__YOUR ASSIGNMENT__:
How many lines of the records contain the word "wisdom"? Reply with the number alone.

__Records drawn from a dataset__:
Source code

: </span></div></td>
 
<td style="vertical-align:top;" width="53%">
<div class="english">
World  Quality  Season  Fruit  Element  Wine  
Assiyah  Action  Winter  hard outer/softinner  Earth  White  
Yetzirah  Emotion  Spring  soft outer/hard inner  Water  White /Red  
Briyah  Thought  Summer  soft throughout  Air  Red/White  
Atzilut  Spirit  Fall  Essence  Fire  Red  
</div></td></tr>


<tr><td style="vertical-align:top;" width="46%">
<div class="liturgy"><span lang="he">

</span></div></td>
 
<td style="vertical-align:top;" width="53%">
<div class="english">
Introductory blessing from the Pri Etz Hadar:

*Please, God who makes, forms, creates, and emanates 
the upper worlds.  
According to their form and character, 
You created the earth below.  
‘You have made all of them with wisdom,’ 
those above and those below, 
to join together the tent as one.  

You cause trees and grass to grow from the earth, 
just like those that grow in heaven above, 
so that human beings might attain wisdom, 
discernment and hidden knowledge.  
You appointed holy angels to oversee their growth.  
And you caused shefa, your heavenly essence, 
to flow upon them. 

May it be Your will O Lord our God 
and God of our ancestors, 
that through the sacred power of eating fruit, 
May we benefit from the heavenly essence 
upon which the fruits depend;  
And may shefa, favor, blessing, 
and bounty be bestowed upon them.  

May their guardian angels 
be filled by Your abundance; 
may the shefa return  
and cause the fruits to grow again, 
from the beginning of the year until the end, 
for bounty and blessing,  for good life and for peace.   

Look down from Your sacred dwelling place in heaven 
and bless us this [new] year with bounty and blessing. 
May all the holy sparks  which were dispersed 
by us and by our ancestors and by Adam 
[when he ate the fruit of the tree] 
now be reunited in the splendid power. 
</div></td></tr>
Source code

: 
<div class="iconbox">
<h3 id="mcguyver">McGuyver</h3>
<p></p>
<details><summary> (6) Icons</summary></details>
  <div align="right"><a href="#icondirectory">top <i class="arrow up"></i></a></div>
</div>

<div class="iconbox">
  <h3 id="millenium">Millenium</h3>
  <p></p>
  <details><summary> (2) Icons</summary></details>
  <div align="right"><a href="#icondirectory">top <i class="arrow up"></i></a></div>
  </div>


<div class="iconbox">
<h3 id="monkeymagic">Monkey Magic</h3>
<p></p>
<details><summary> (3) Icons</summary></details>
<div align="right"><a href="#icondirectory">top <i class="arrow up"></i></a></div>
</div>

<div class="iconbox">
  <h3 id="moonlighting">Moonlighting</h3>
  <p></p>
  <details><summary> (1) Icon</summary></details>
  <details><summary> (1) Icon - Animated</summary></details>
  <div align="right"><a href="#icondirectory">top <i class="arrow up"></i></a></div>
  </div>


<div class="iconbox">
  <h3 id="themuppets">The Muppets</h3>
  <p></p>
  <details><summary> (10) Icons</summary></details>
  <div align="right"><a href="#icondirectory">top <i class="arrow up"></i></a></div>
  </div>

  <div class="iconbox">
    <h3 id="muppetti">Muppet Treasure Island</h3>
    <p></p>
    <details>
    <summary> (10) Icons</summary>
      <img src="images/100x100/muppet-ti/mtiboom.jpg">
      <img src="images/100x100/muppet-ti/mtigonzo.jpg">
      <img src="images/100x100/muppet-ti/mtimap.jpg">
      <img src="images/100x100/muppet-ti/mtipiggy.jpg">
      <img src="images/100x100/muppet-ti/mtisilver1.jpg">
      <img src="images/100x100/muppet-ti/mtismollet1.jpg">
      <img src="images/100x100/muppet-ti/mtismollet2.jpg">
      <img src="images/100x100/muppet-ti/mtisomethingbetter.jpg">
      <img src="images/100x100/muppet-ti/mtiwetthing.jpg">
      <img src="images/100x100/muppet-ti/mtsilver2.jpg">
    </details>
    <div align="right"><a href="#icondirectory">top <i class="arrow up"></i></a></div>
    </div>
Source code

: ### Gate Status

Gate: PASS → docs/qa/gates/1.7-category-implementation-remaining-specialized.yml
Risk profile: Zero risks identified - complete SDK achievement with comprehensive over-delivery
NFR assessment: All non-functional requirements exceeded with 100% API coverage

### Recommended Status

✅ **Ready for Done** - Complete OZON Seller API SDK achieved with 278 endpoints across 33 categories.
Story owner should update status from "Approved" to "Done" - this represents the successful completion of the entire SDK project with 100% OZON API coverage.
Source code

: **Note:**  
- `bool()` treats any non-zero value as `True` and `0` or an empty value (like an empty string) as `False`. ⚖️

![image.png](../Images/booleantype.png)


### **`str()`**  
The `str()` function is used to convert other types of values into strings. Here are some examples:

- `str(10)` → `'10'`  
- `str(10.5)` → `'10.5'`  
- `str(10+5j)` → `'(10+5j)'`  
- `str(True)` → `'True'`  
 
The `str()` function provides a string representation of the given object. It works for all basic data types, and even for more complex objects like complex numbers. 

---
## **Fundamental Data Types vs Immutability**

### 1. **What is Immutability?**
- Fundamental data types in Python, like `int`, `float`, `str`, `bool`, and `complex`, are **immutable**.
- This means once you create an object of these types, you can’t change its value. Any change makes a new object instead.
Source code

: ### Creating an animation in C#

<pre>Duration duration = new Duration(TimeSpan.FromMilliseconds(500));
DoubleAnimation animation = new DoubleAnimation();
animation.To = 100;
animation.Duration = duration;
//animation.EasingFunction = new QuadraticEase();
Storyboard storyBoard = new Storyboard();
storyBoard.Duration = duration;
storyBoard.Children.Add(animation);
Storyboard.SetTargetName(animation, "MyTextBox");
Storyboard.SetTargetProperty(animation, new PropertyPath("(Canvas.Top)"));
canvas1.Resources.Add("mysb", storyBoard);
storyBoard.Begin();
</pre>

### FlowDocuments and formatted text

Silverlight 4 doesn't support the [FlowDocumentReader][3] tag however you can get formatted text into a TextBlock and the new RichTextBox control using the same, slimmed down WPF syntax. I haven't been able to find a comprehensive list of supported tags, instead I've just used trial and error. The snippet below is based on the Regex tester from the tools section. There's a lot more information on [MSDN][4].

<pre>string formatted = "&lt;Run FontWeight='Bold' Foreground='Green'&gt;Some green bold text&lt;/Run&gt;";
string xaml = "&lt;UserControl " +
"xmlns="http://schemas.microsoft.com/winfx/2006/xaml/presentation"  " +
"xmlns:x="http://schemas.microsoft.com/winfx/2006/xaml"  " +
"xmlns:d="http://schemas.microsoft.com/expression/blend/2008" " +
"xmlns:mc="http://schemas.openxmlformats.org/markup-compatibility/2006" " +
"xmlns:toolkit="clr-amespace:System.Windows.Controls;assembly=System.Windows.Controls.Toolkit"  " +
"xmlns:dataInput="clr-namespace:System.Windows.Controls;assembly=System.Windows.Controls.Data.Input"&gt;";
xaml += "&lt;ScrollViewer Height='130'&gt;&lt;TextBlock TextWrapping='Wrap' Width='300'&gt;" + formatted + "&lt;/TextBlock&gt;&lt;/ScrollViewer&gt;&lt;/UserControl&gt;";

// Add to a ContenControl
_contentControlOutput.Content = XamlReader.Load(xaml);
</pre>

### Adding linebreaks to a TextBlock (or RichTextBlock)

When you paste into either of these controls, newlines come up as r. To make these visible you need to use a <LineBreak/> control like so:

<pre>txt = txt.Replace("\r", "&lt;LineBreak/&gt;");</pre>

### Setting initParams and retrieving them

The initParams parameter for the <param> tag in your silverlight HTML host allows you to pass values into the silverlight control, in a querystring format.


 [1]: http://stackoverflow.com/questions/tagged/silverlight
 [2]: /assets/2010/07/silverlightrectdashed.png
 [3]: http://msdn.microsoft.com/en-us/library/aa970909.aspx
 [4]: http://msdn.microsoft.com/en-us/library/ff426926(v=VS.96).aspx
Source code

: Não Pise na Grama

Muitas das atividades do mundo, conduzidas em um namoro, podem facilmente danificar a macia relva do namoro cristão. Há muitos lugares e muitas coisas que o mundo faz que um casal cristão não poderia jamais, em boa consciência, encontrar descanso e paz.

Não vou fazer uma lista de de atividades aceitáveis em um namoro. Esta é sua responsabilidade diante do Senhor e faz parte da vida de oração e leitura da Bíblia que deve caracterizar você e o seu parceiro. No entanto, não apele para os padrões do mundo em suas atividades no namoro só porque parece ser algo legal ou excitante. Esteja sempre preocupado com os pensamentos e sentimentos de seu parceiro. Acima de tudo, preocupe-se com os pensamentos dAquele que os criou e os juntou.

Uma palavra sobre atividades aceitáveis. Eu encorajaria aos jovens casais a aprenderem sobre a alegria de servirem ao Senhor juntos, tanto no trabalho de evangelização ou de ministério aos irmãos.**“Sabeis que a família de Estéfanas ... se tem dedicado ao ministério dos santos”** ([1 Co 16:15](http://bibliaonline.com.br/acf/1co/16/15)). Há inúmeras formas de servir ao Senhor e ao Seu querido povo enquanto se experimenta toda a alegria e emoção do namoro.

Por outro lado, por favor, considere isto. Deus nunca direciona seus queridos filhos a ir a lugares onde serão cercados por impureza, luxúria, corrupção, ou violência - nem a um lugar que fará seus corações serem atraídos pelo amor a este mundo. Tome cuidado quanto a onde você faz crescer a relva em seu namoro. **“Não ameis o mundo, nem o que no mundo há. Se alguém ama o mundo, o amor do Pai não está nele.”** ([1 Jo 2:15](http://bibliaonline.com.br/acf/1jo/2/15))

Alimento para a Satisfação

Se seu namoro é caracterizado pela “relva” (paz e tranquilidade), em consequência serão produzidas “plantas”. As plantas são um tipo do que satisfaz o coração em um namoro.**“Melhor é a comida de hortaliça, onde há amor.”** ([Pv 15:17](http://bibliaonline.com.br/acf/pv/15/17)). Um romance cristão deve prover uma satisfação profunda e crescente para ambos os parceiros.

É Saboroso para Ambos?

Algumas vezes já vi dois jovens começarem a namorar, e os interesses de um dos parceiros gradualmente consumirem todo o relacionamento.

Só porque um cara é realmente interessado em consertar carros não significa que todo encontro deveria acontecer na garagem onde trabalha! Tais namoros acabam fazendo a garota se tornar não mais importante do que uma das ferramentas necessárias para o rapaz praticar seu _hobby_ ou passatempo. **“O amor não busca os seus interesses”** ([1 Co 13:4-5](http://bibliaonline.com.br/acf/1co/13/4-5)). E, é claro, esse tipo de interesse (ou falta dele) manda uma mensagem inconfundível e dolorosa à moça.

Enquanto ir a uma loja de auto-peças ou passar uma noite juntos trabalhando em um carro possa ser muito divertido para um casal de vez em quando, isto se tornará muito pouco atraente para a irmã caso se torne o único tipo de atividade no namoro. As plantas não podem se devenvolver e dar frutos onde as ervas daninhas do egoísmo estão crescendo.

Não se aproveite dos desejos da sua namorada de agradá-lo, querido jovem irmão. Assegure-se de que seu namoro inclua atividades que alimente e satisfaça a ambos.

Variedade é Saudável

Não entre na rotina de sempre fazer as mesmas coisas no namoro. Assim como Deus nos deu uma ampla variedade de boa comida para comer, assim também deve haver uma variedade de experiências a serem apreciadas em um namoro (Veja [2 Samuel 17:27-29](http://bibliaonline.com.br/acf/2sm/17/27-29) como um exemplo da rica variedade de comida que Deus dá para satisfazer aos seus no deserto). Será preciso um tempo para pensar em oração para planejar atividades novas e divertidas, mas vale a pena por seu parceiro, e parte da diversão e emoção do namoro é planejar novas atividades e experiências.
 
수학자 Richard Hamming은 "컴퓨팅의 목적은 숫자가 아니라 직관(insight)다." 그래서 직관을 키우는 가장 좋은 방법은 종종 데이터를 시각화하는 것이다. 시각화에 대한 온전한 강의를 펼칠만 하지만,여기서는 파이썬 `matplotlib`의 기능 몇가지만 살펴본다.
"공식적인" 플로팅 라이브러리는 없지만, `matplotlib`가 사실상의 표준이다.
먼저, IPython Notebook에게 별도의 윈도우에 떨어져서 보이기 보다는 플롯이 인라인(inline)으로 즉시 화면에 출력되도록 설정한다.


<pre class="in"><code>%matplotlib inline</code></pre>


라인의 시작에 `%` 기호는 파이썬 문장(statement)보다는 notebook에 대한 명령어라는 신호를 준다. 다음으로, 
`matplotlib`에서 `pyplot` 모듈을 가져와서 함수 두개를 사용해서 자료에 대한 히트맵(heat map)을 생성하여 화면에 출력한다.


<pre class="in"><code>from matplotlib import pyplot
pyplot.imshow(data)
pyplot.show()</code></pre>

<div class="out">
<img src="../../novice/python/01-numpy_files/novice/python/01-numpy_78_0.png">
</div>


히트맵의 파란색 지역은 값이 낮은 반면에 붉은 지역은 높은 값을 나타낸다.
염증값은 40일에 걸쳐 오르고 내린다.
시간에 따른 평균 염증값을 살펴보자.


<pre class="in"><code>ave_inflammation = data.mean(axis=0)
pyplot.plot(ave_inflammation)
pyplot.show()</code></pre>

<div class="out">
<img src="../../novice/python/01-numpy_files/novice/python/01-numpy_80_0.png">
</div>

__SOLUTION BELOW__:
2